In this day and age of sky-high energy bills, people try to save on utility costs any way they can. One of the ways to do so is easy to overlook; a hot water tank timer, because hot water heaters are most likely kept out of sight, and out of mind.
A Hidden Waste
Most homes are built with the hot water heater in a closet, out in the garage, or tucked away neatly in a utility or laundry room. Thinking about something like a hot water tank timer could be the last thing someone would target as one more way to pinch a little off utility expenditures.
Remembering to program the thermostat for the air conditioning unit or flipping the switch off of lights is a lot easier. These things are right there in our face, so to speak. But to remember an appliance you rarely ever see unless it goes on the blink, well, that is another story.
Ironically, one of the biggest energy eaters in the home is the hot water heater; responsible for up to 40 percent of electricity costs. Hot water heaters powered by gas provide the most efficient, economically sound method of getting water hot, but many households hot water comes from electric-powered tanks. No easily accessible switch to turn them off and on as you would do a light is available. And so here is where the hot water tank timer comes in.

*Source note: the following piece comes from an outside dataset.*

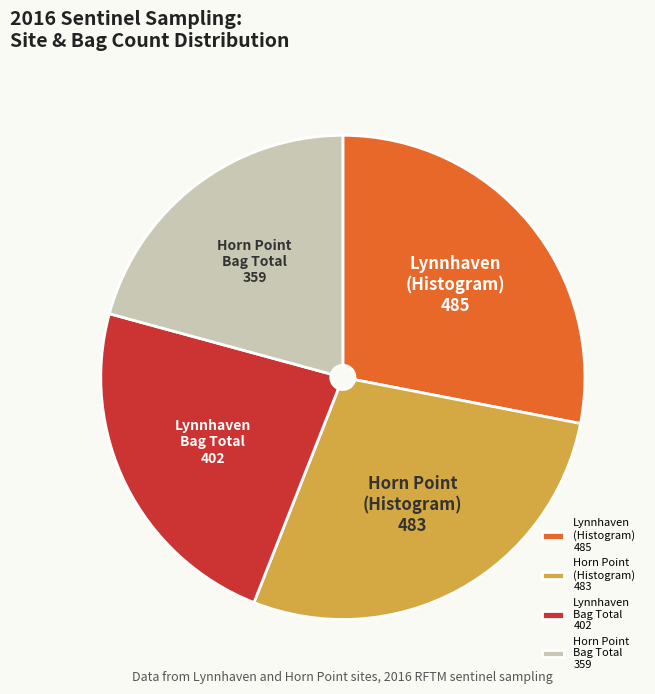

Which category has the smallest portion of the pie?

Horn Point Bag Total 359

Heat Water Only When Needed
Most people do not use their hot water heaters all day long. Usage comes mainly in the mornings when people are getting ready for the day with activities like cooking breakfast, shaving, and showering, bathing, and in the evenings when they are doing those same things. Installing a hot water tank timer that only comes on at these peak-usage times and then shuts the heat off for the rest of the day makes good sense that reverberates all the way down to the pocketbook.
You can get a hot water tank timer at most full-service hardware store or home improvement stores very reasonably. Basic units start at around $30, and you can get fancier models that go for a little more than that. The costlier units turn off and on at shorter intervals so that water does not cool completely and doesn’t take the 15 or 20 minutes to heat up like it would with a basic unit that does stay off long enough for the water to completely cool down.
Break Down and Pay for a Pro
A hot water tank timer can be installed yourself, but if you are not handy at that type of thing, you may be better off going ahead and hiring a professional electrician to install it for you. This will cost probably a couple times the price of the unit itself, but then you can be assured the timer has been installed correctly.
You wont be able to retire early by installing a hot water tank timer, but you will save significantly on your electric bill. After only a few months of use, this gadget will more than pay for itself. And then, if you do other things like turning down the thermostat so that your water heats up to no hotter than about 120 degrees, you will save even more (and be less likely to scald yourself, to boot!). So the moral of this story is: spend a little and, over time, save a lot.